Selected excerpt:
######
And there was more. Documents from my mom's side of the family. My grandfather, Henry, served in WW I in France. There were papers from his service, including documentation of a supplemental payment he received in the '30s. I was aware of some issue with WW I vets protesting not receiving some benefits they were promised. That was the encampment in DC that was shamefully and violently broken up by MacArthur and Patton. So now I have a little more impetus to become more familiar with that episode in history.

Anyway, there's a lot of stuff I want to go through and get scanned and placed in the cloud somewhere for other family members to access.

There were a lot of physical artifacts too. There was a tooth, an adult molar, in the lock box. I asked Mom, "What the hell is this?!"

"It's the only tooth your grandfather ever lost. He saved it."

I threw it a way. Big cavity, for the record. I also didn't inherit his dental resilience, most of my mouth inhabited by crowns.

There were coins, a pair of cuff links, and seemingly every dog license tag they ever had, from like 1931 to 1955. The tags are gone now. Fascinating in a way, but I couldn't see the value in keeping them.

I did pocket a 1918 French franc.
######
Text extracted from each page:
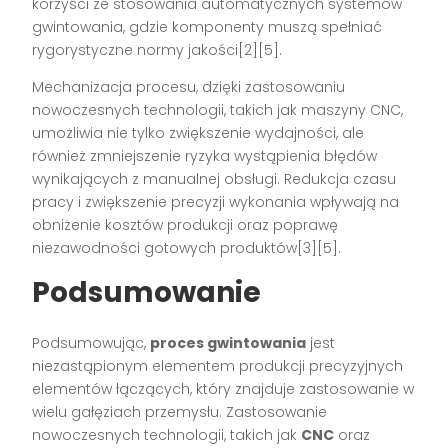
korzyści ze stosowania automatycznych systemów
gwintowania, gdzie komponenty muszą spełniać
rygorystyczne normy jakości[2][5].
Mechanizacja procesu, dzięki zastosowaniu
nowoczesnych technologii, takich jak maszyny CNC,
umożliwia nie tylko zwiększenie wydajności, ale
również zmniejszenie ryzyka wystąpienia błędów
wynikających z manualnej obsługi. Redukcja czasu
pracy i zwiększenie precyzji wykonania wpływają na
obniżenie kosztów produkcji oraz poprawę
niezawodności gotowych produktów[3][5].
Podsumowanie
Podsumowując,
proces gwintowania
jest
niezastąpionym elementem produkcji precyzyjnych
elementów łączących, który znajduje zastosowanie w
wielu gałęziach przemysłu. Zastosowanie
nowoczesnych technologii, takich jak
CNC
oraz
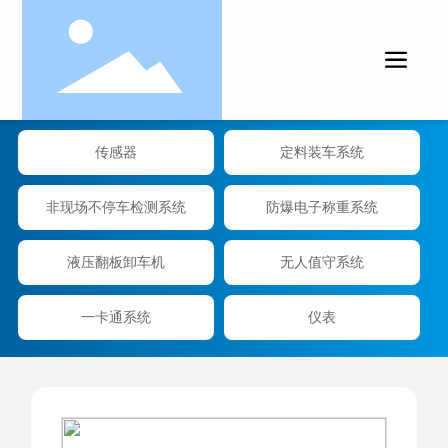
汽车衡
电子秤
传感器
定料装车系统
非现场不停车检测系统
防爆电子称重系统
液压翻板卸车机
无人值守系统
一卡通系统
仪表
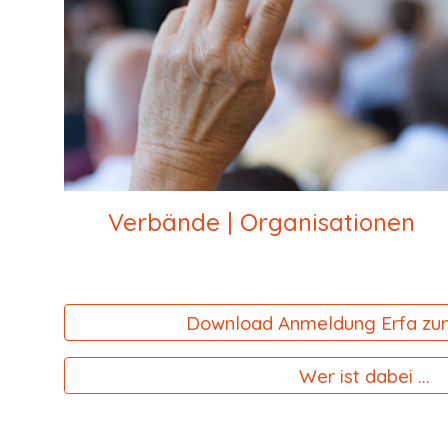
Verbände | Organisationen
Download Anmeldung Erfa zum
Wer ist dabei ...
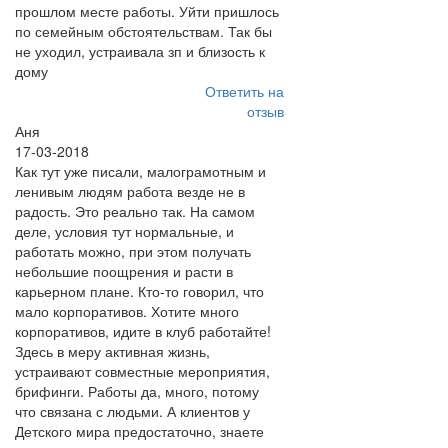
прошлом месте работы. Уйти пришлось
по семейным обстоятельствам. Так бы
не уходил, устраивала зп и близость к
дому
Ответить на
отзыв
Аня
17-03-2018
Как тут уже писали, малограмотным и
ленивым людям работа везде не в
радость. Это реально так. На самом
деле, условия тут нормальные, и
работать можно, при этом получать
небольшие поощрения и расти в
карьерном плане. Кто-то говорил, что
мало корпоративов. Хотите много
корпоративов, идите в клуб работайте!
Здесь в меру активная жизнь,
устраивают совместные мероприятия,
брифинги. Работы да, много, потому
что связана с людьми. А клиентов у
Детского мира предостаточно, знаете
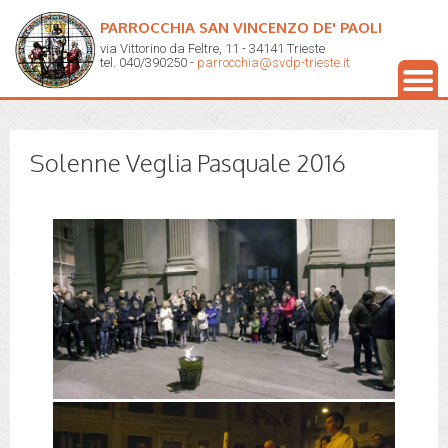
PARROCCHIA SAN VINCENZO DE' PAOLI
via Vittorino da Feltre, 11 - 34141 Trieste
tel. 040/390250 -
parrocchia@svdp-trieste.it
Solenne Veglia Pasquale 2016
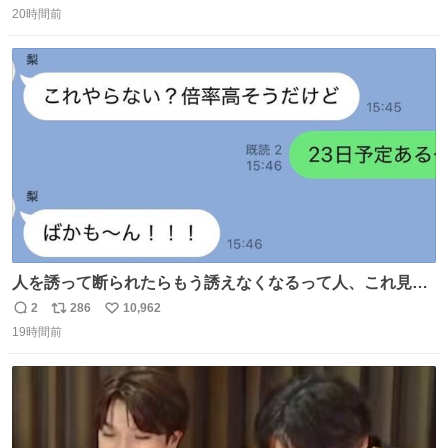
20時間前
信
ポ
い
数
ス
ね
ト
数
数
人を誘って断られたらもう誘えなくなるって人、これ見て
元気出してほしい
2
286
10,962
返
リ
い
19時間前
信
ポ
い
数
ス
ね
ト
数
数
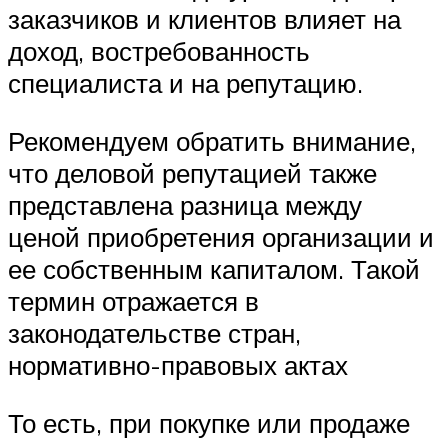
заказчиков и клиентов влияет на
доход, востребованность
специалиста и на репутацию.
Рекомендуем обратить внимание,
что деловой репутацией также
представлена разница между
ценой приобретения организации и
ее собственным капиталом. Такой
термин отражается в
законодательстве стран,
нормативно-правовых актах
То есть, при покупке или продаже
######
Please copy the lock box passage from "There were coins, a" up to and including "in keeping them.". This material has no connection to the lock box passage.

Solution to this task:
There were coins, a pair of cuff links, and seemingly every dog license tag they ever had, from like 1931 to 1955. The tags are gone now. Fascinating in a way, but I couldn't see the value in keeping them.